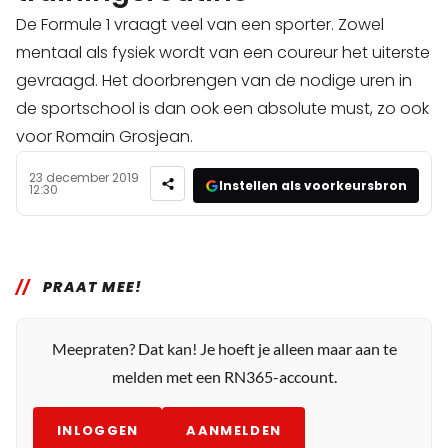
De Formule 1 vraagt veel van een sporter. Zowel
mentaal als fysiek wordt van een coureur het uiterste
gevraagd. Het doorbrengen van de nodige uren in
de sportschool is dan ook een absolute must, zo ook
voor Romain Grosjean.
23 december 2019
Instellen als voorkeursbron
12:30
PRAAT MEE!
Meepraten? Dat kan! Je hoeft je alleen maar aan te
melden met een RN365-account.
INLOGGEN
AANMELDEN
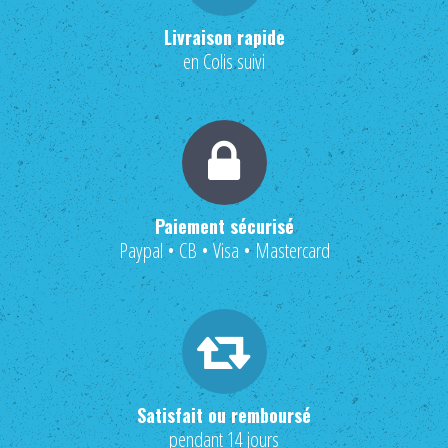
Livraison rapide
en Colis suivi
Paiement sécurisé
Paypal • CB • Visa • Mastercard
Satisfait ou remboursé
pendant 14 jours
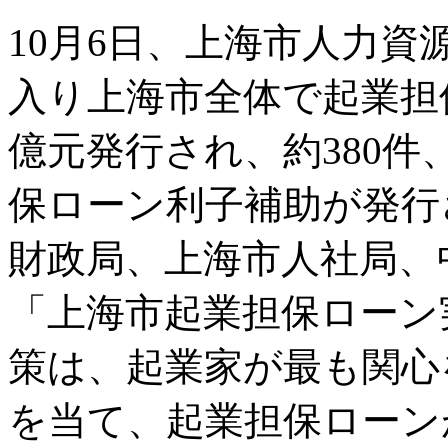
10月6日、上海市人力
入り上海市全体で起業担保ロ
億元発行され、約380件、
保ローン利子補助が発行
財政局、上海市人社局、
「上海市起業担保ローン
策は、起業家が最も関心
を当て、起業担保ローン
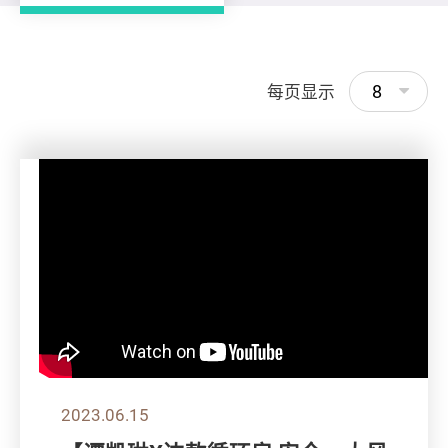
8
每页显示
2023.06.15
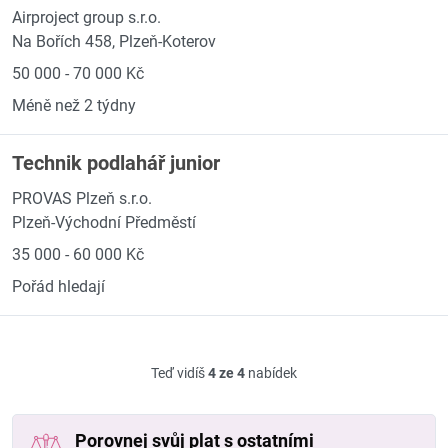
Airproject group s.r.o.
Na Bořích 458, Plzeň-Koterov
50 000 - 70 000 Kč
Méně než 2 týdny
Technik podlahář junior
PROVAS Plzeň s.r.o.
Plzeň-Východní Předměstí
35 000 - 60 000 Kč
Pořád hledají
Teď vidíš
4 ze 4
nabídek
Porovnej svůj plat s ostatními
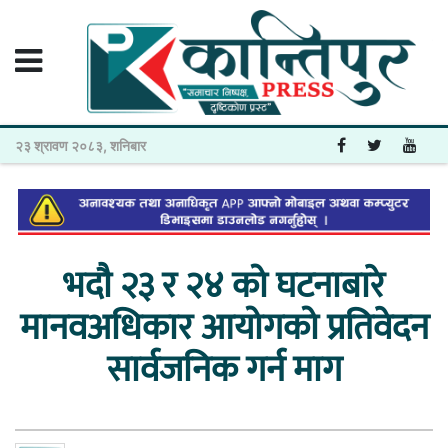
२३ श्रावण २०८३, शनिबार
भदाै २३ र २४ को घटनाबारे
मानवअधिकार आयोगको प्रतिवेदन
सार्वजनिक गर्न माग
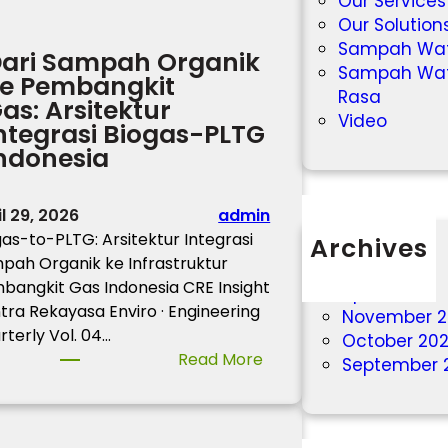
Our Services
Our Solution
Sampah Wa
ari Sampah Organik
Sampah Watc
e Pembangkit
Rasa
as: Arsitektur
Video
ntegrasi Biogas-PLTG
ndonesia
il 29, 2026
admin
gas-to-PLTG: Arsitektur Integrasi
Archives
pah Organik ke Infrastruktur
May 2026
bangkit Gas Indonesia CRE Insight
April 2026
tra Rekayasa Enviro · Engineering
November 2
rterly Vol. 04…
October 20
:
Read More
September 
D
a
r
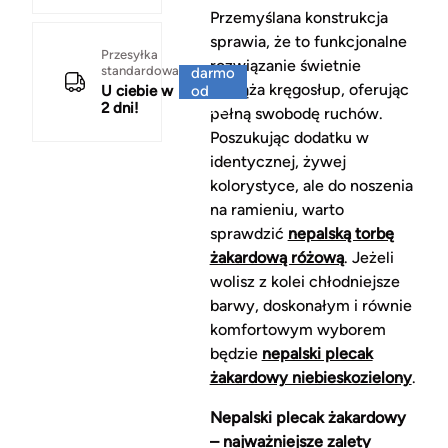
Przemyślana konstrukcja
sprawia, że to funkcjonalne
Za
Przesyłka
rozwiązanie świetnie
standardowa
darmo
odciąża kręgosłup, oferując
U ciebie w
od
2 dni!
150 zł
pełną swobodę ruchów.
Poszukując dodatku w
identycznej, żywej
kolorystyce, ale do noszenia
na ramieniu, warto
sprawdzić
nepalską torbę
żakardową różową
. Jeżeli
wolisz z kolei chłodniejsze
barwy, doskonałym i równie
komfortowym wyborem
będzie
nepalski plecak
żakardowy niebieskozielony
.
Nepalski plecak żakardowy
– najważniejsze zalety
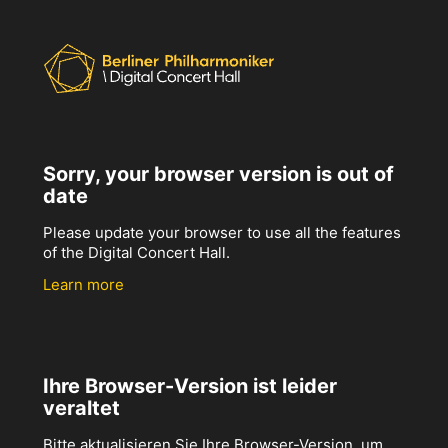
Sorry, your browser version is out of
date
Please update your browser to use all the features
of the Digital Concert Hall.
Learn more
Ihre Browser-Version ist leider
veraltet
Bitte aktualisieren Sie Ihre Browser-Version, um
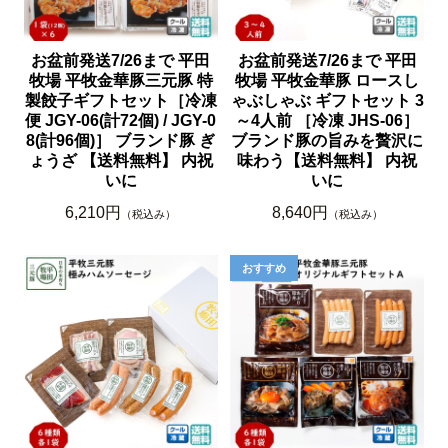
お盆前発送7/26まで 平田
お盆前発送7/26まで 平田
牧場 平牧金華豚三元豚 特
牧場 平牧金華豚 ロースし
製餃子ギフトセット［冷凍
ゃぶしゃぶ ギフトセット 3
便 JGY-06(計72個) / JGY-0
～4人前 ［冷凍 JHS-06］
8(計96個)］ ブランド豚 ぎ
ブランド豚の旨みを贅沢に
ょうざ 【送料無料】 内祝
味わう【送料無料】 内祝
いに
いに
6,210円
8,640円
（税込み）
（税込み）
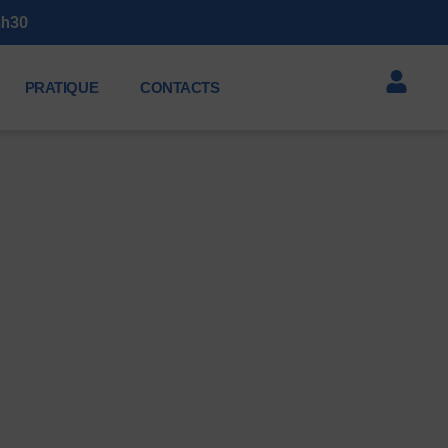
3h30
PRATIQUE
CONTACTS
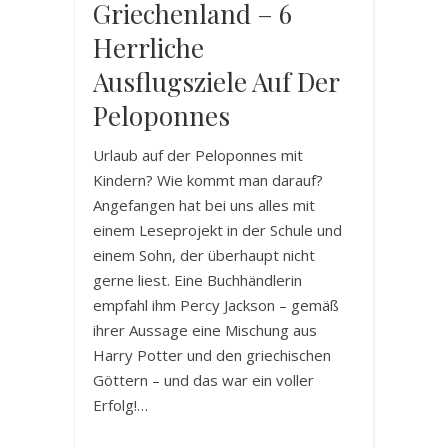
Griechenland – 6
Herrliche
Ausflugsziele Auf Der
Peloponnes
Urlaub auf der Peloponnes mit
Kindern? Wie kommt man darauf?
Angefangen hat bei uns alles mit
einem Leseprojekt in der Schule und
einem Sohn, der überhaupt nicht
gerne liest. Eine Buchhändlerin
empfahl ihm Percy Jackson – gemäß
ihrer Aussage eine Mischung aus
Harry Potter und den griechischen
Göttern – und das war ein voller
Erfolg!…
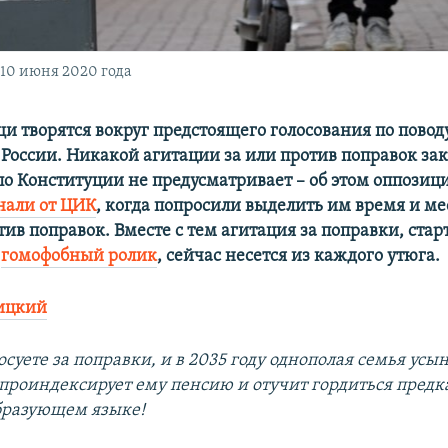
10 июня 2020 года
и творятся вокруг предстоящего голосования по повод
России. Никакой агитации за или против поправок зак
по Конституции не предусматривает – об этом оппози
нали от ЦИК
, когда попросили выделить им время и ме
ив поправок. Вместе с тем агитация за поправки, стар
й
гомофобный ролик
, сейчас несется из каждого утюга.
ицкий
осуете за поправки, и в 2035 году однополая семья усы
проиндексирует ему пенсию и отучит гордиться предк
бразующем языке!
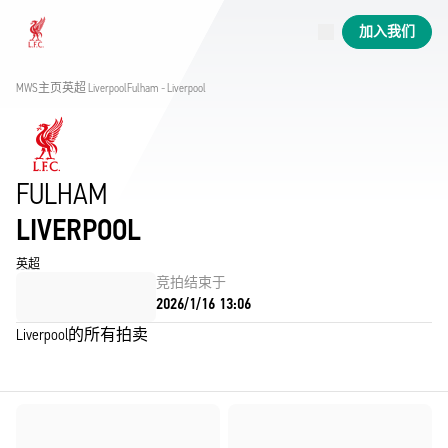
已上线场次
加入我们
Now live
Liverpool
MWS主页
英超 
Liverpool
Fulham - Liverpool
FULHAM
LIVERPOOL
英超
竞拍结束于
2026/1/16 13:06
Liverpool的所有拍卖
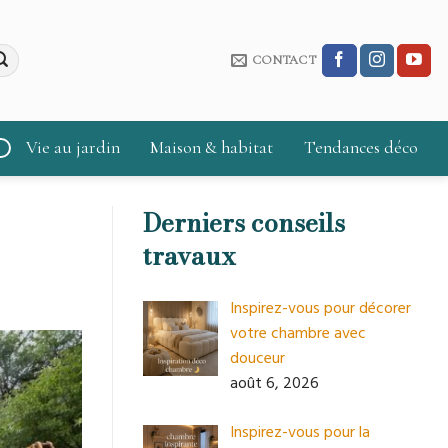
CONTACT
Vie au jardin
Maison & habitat
Tendances déco
Derniers conseils
travaux
Inspirez-vous pour décorer
votre chambre avec
douceur
août 6, 2026
Inspirez-vous pour la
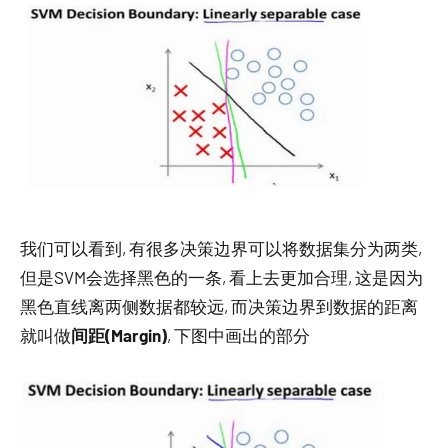
我们可以看到, 有很多决策边界可以将数据集分为两类,
但是SVM会选择黑色的一条, 看上去更加合理, 这是因为
黑色直线离两侧数据都较远, 而决策边界到数据的距离
就叫做
间距(Margin)
, 下图中画出的部分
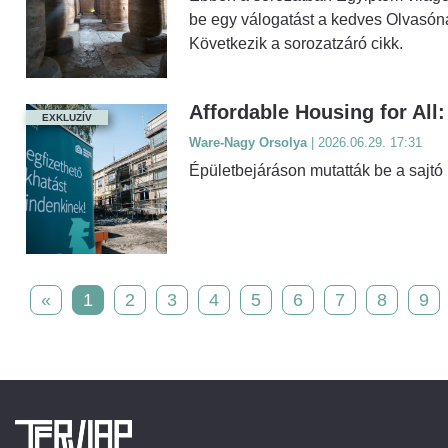
be egy válogatást a kedves Olvasóna
Következik a sorozatzáró cikk.
Affordable Housing for All
EXKLUZÍV
Ware-Nagy Orsolya
| 2026.06.29. 17:31
Épületbejáráson mutatták be a sajtó 
«
1
2
3
4
5
6
7
8
9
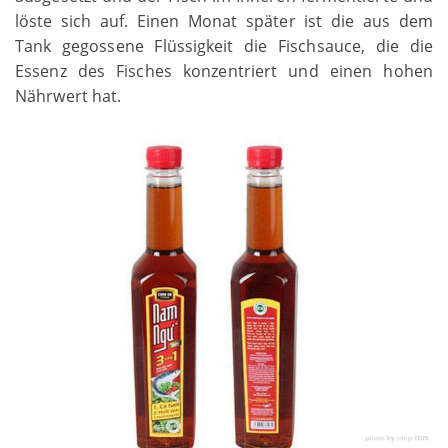
löste sich auf. Einen Monat später ist die aus dem
Tank gegossene Flüssigkeit die Fischsauce, die die
Essenz des Fisches konzentriert und einen hohen
Nährwert hat.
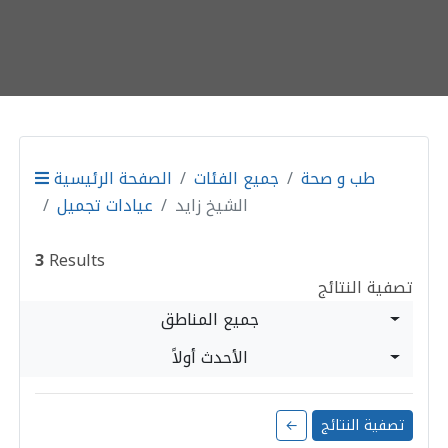
طب و صحة
جميع الفئات
الصفحة الرئيسية
الشيخ زايد
عيادات تجميل
3
Results
تصفية النتائج
جميع المناطق
الأحدث أولاً
تصفية النتائج
←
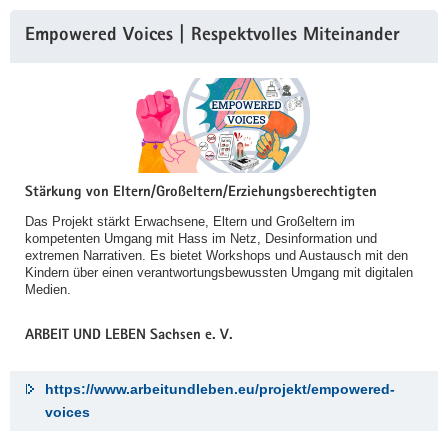
Empowered Voices | Respektvolles Miteinander
Stärkung von Eltern/Großeltern/Erziehungsberechtigten
Das Projekt stärkt Erwachsene, Eltern und Großeltern im
kompetenten Umgang mit Hass im Netz, Desinformation und
extremen Narrativen. Es bietet Workshops und Austausch mit den
Kindern über einen verantwortungsbewussten Umgang mit digitalen
Medien.
ARBEIT UND LEBEN Sachsen e. V.
https://www.arbeitundleben.eu/projekt/empowered-
voices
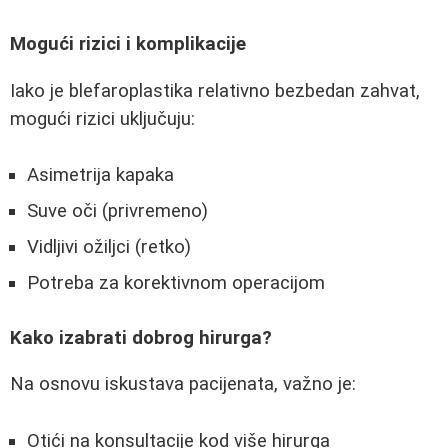
Mogući rizici i komplikacije
Iako je blefaroplastika relativno bezbedan zahvat,
mogući rizici uključuju:
Asimetrija kapaka
Suve oči (privremeno)
Vidljivi ožiljci (retko)
Potreba za korektivnom operacijom
Kako izabrati dobrog hirurga?
Na osnovu iskustava pacijenata, važno je:
Otići na konsultacije kod više hirurga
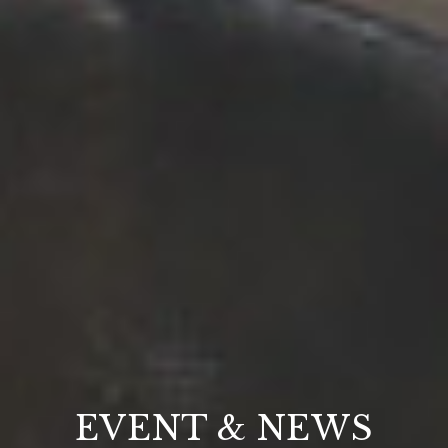
EVENT & NEWS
══════
- Work required -
Which of the lines above include the word "поправок"? Copy each of them.

- Solution -
России. Никакой агитации за или против поправок зак
ив поправок. Вместе с тем агитация за поправки, стар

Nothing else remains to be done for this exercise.